### Usando as informações
[1] No texto sobre a ADPF 54, qual foi o placar da decisão do STF?
[2] Devolva, do texto sobre a ADPF 54, o trecho que vai de "A ADPF 54 trata" até "explicitado por Bourdieu.".

### Trecho do documento

A ADPF 54 trata sobre a interrupção terapêutica da gravidez em casos de anencefalia, tratando não somente apenas do campo jurídico, mas também sobre a questão médica e social, interpelando diversos campos sociais, dessa forma, agindo como reflexo da sociedade. Vemos, portanto, que o campo jurídico não se atém somente as normas, deve evoluir junto com a sociedade, fato que é bem explicitado por Bourdieu.
O STF decidiu, por 8 votos a 2, favorável à interrupção da gravidez em caso de anencefalia. Reflete, portanto, reivindicações sociais assim como decisões judiciais dentro do espaço dos possíveis. A multiplicidade de opiniões, a variação do conceito de vida para cada campo e indivíduo devem ser levados em conta, beneficiando e oferecendo possibilidade de escolha à maioria da população.
O embate, neste caso, seria principalmente com relação a disputa, de um lado, pelo direito à vida do feto, do nascituro, e de outro, pela dignidade, autonomia e saúde da mulher e cabe ao judiciário, neste caso resolvê-lo. Questiona-se, dessa forma, o papel do habitus dentro de decisões que impactam a vida das pessoas, até que ponto a forma ideal da sociedade deve permear o âmbito da jurisdição.
Em adição aos conceitos de Bourdieu, temos o de violência simbólica, o de poder simbólico. Temos que pensar também o limite do Estado com relação ao corpo da mulher, sobre a pressão social sobre a gravidez, sobre os limites da autonomia e de decisão que afetariam uma vida já constituída e também sobre direito reprodutivo. A moral do povo não deveria interferir sobre o individual, todos devíamos ter o poder da escolha.
Portanto, como o Campo jurídico é a junção de vários outros campos, o Direito deve evitar o instrumentalismo. Considera-se então, o papel do Direito na sociedade, o desafio de conciliar as concepções distintas dentro do campo social. Fazer Direito implica pensar no e com o outro, é o desafio de utilizar as diferentes perspectivas nas formas de pensar o mesmo mundo, é a configuração da discussão da vida social em movimento.

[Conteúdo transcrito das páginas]
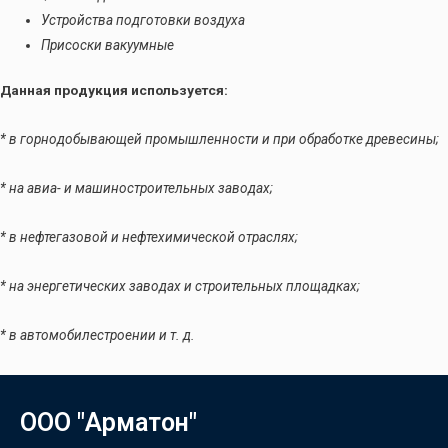
Устройства подготовки воздуха
Присоски вакуумные
Данная продукция используется:
* в горнодобывающей промышленности и при обработке древесины;
* на авиа- и машиностроительных заводах;
* в нефтегазовой и нефтехимической отраслях;
* на энергетических заводах и строительных площадках;
* в автомобилестроении и т. д.
ООО "Арматон"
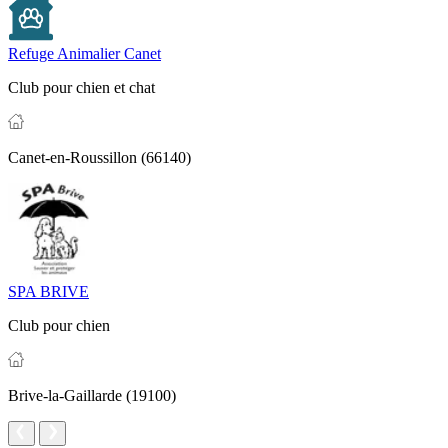
Refuge Animalier Canet
Club pour chien et chat
Canet-en-Roussillon (66140)
SPA BRIVE
Club pour chien
Brive-la-Gaillarde (19100)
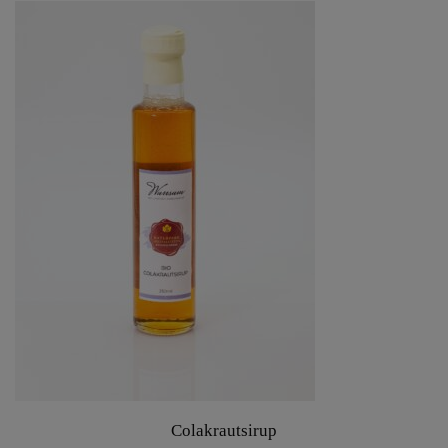
Colakrautsirup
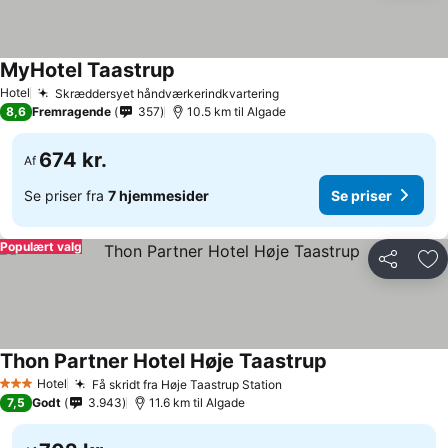
MyHotel Taastrup
Hotel
Skræddersyet håndværkerindkvartering
8,6
Fremragende
357
10.5 km til Algade
674 kr.
Af
Se priser fra
7 hjemmesider
Se priser
Populært valg
Del
Føj
Thon Partner Hotel Høje Taastrup
Hotel
Få skridt fra Høje Taastrup Station
3 Stjerner
7,5
Godt
3.943
11.6 km til Algade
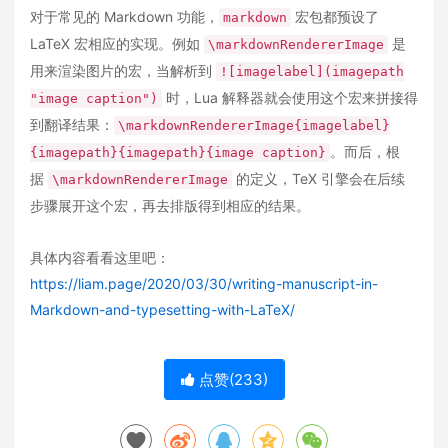
对于常见的 Markdown 功能，
宏包都预设了
markdown
LaTeX 宏相应的实现。例如
是
\markdownRendererImage
用来渲染图片的宏，当解析到
![imagelabel](imagepath
时，Lua 解释器就会使用这个宏来拼接得
"image caption")
到翻译结果：
\markdownRendererImage{imagelabel}
。而后，根
{imagepath}{imagepath}{image caption}
据
的定义，TeX 引擎会在后续
\markdownRendererImage
步骤展开这个宏，再去排版得到相应的结果。
具体内容看看这里吧：
https://liam.page/2020/03/30/writing-manuscript-in-
Markdown-and-typesetting-with-LaTeX/
点赞(
233
)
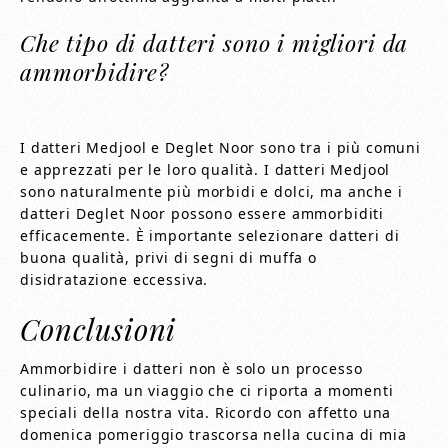
Che tipo di datteri sono i migliori da
ammorbidire?
I datteri Medjool e Deglet Noor sono tra i più comuni
e apprezzati per le loro qualità. I datteri Medjool
sono naturalmente più morbidi e dolci, ma anche i
datteri Deglet Noor possono essere ammorbiditi
efficacemente. È importante selezionare datteri di
buona qualità, privi di segni di muffa o
disidratazione eccessiva.
Conclusioni
Ammorbidire i datteri non è solo un processo
culinario, ma un viaggio che ci riporta a momenti
speciali della nostra vita. Ricordo con affetto una
domenica pomeriggio trascorsa nella cucina di mia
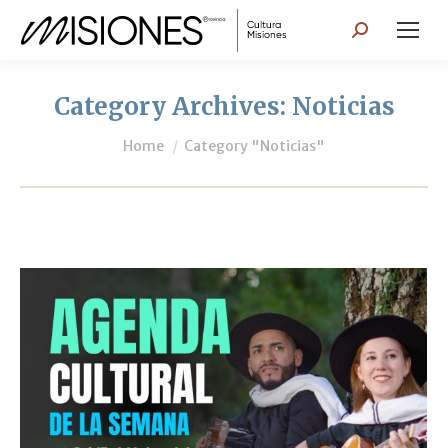
Search:
Category Archives:
Noticias
You are here:
Home
Category "Noticias"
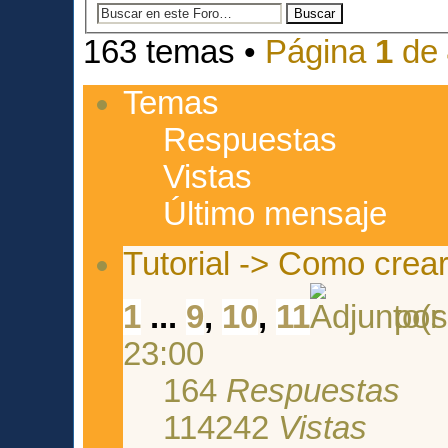
163 temas •
Página
1
de
Temas
Respuestas
Vistas
Último mensaje
Tutorial -> Como crea
1
...
9
,
10
,
11
po
23:00
164
Respuestas
114242
Vistas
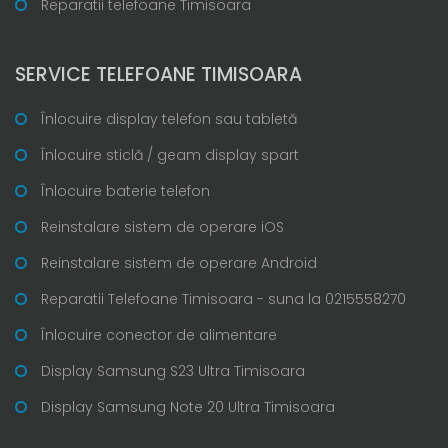
Reparatii telefoane Timisoara
SERVICE TELEFOANE TIMISOARA
Înlocuire display telefon sau tabletă
Înlocuire sticlă / geam display spart
Înlocuire baterie telefon
Reinstalare sistem de operare iOS
Reinstalare sistem de operare Android
Reparatii Telefoane Timisoara - suna la 0215558270
Înlocuire conector de alimentare
Display Samsung S23 Ultra Timisoara
Display Samsung Note 20 Ultra Timisoara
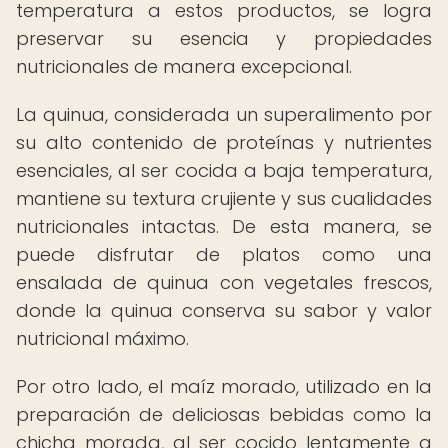
temperatura a estos productos, se logra
preservar su esencia y propiedades
nutricionales de manera excepcional.
La quinua, considerada un superalimento por
su alto contenido de proteínas y nutrientes
esenciales, al ser cocida a baja temperatura,
mantiene su textura crujiente y sus cualidades
nutricionales intactas. De esta manera, se
puede disfrutar de platos como una
ensalada de quinua con vegetales frescos,
donde la quinua conserva su sabor y valor
nutricional máximo.
Por otro lado, el maíz morado, utilizado en la
preparación de deliciosas bebidas como la
chicha morada, al ser cocido lentamente a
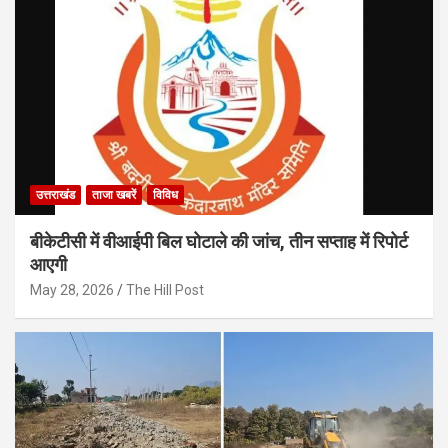
उत्तराखंड
ताजा खबरें
विविध
बीकेटीसी में वीआईपी बिल घोटाले की जांच, तीन सप्ताह में रिपोर्ट
आएगी
May 28, 2026
The Hill Post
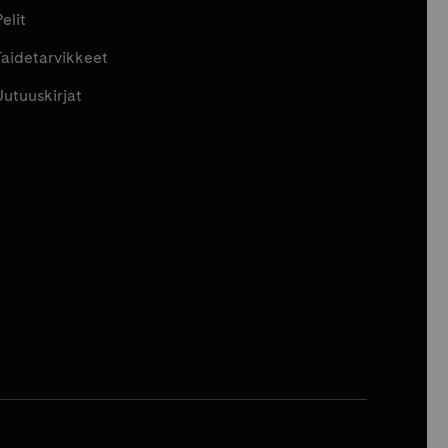
elit
Taidetarvikkeet
Uutuuskirjat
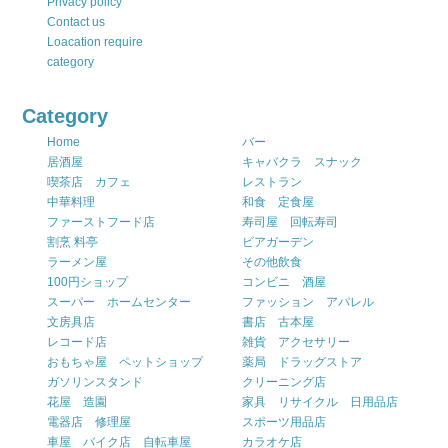
Privacy policy
Contact us
Loacation require
category
Category
Home
バー
居酒屋
キャバクラ スナック
喫茶店 カフェ
レストラン
中華料理
和食 定食屋
ファーストフード店
寿司屋 回転寿司
割烹 料亭
ビアガーデン
ラーメン屋
その他飲食
100円ショップ
コンビニ 酒屋
スーパー ホームセンター
ファッション アパレル
文房具店
書店 古本屋
レコード店
雑貨 アクセサリー
おもちゃ屋 ペットショップ
薬局 ドラッグストア
ガソリンスタンド
クリーニング店
花屋 造園
家具 リサイクル 日用品店
電器店 修理屋
スポーツ用品店
車屋 バイク店 自転車屋
カラオケ店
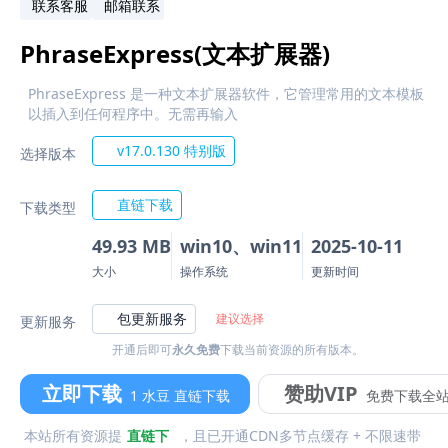
联系客服
邮箱联系
PhraseExpress(文本扩展器)
PhraseExpress 是一种文本扩展器软件，它管理常用的文本模板
以插入到任何程序中。无需再输入
v17.0.130 特别版
选择版本
直链下载
下载类型
49.93 MB
win10、win11
2025-10-11
大小
操作系统
更新时间
包更新服务
建议选择
更新服务
开通后即可
永久免费
下载当前资源的所有版本。
立即下载
赞助VIP
1 水豆 直链下载
免费下载全
本站所有资源提
直链下
，且已开通CDN多节点缓存 + 不限速带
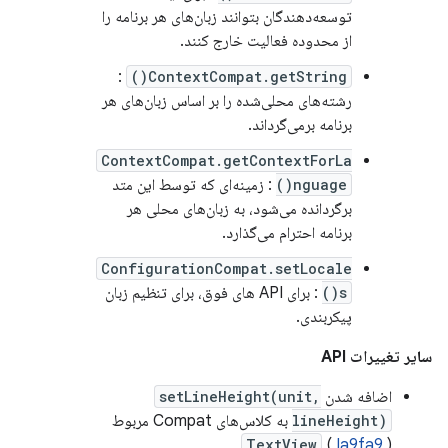
توسعه‌دهندگان بتوانند زبان‌های هر برنامه را
از محدوده فعالیت خارج کنند.
:
ContextCompat.getString()
رشته‌های محلی‌شده را بر اساس زبان‌های هر
برنامه برمی‌گرداند.
ContextCompat.getContextForLa
nguage()
: زمینه‌ای که توسط این متد
برگردانده می‌شود، به زبان‌های محلی هر
برنامه احترام می‌گذارد.
ConfigurationCompat.setLocale
s()
: برای API های فوق، برای تنظیم زبان
پیکربندی.
سایر تغییرات API
اضافه شدن
setLineHeight(unit,
lineHeight)
به کلاس‌های Compat مربوط
TextView
(
Ia9fa9
)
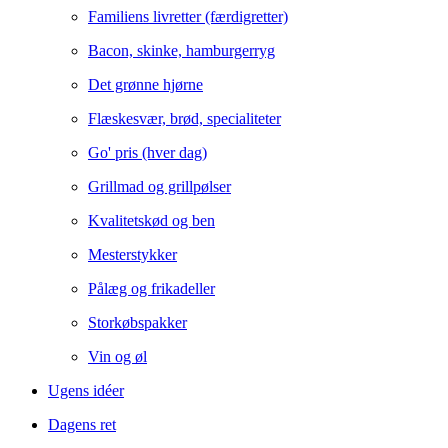
Familiens livretter (færdigretter)
Bacon, skinke, hamburgerryg
Det grønne hjørne
Flæskesvær, brød, specialiteter
Go' pris (hver dag)
Grillmad og grillpølser
Kvalitetskød og ben
Mesterstykker
Pålæg og frikadeller
Storkøbspakker
Vin og øl
Ugens idéer
Dagens ret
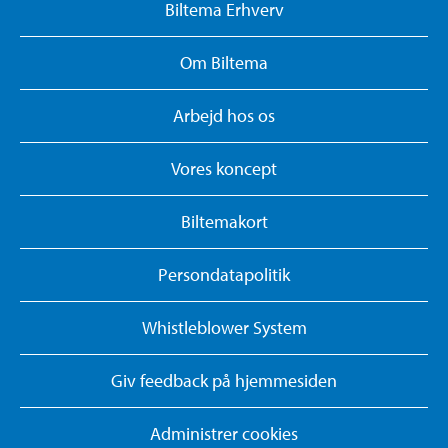
Biltema Erhverv
Om Biltema
Arbejd hos os
Vores koncept
Biltemakort
Persondatapolitik
Whistleblower System
Giv feedback på hjemmesiden
Administrer cookies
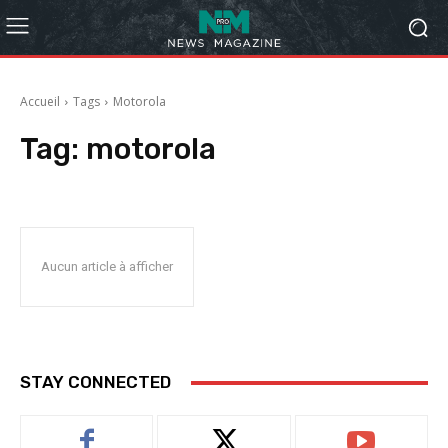
Accueil
Tags
Motorola
Tag:
motorola
Aucun article à afficher
STAY CONNECTED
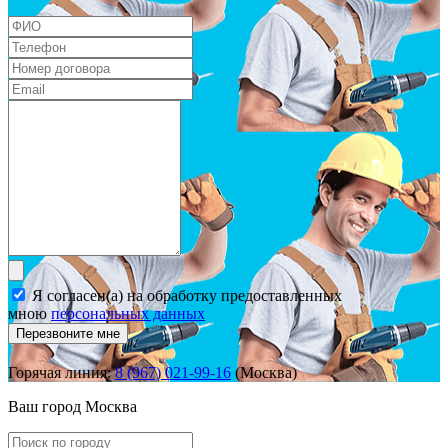
Я согласен(а) на обработку предоставленных
мною
персональных данных
Перезвоните мне
Горячая линия:
8 (967) 021-99-16
(Москва)
Ваш город
Москва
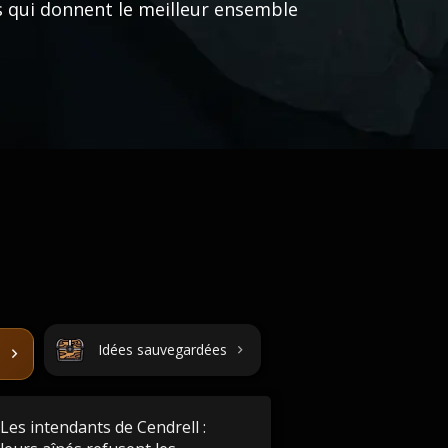
s qui donnent le meilleur ensemble
Idées sauvegardées
Les intendants de Cendrell :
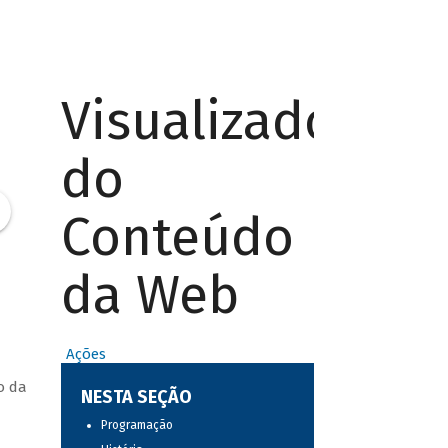
Visualizador
do
Conteúdo
da Web
Ações
o da
NESTA SEÇÃO
Programação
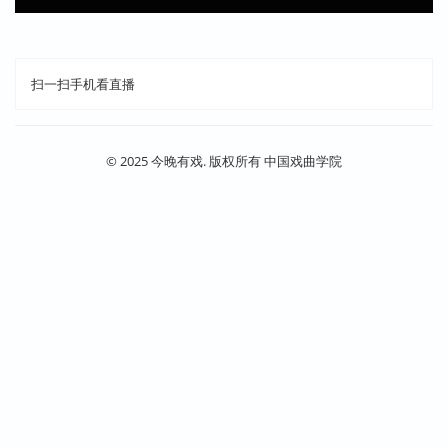
扫一扫手机看直播
© 2025 今晚有戏. 版权所有 中国戏曲学院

### Lista de respostas
[1] O STF decidiu por 8 votos a 2, a favor da interrupção da gravidez em caso de anencefalia.

[2]
A ADPF 54 trata sobre a interrupção terapêutica da gravidez em casos de anencefalia, tratando não somente apenas do campo jurídico, mas também sobre a questão médica e social, interpelando diversos campos sociais, dessa forma, agindo como reflexo da sociedade. Vemos, portanto, que o campo jurídico não se atém somente as normas, deve evoluir junto com a sociedade, fato que é bem explicitado por Bourdieu.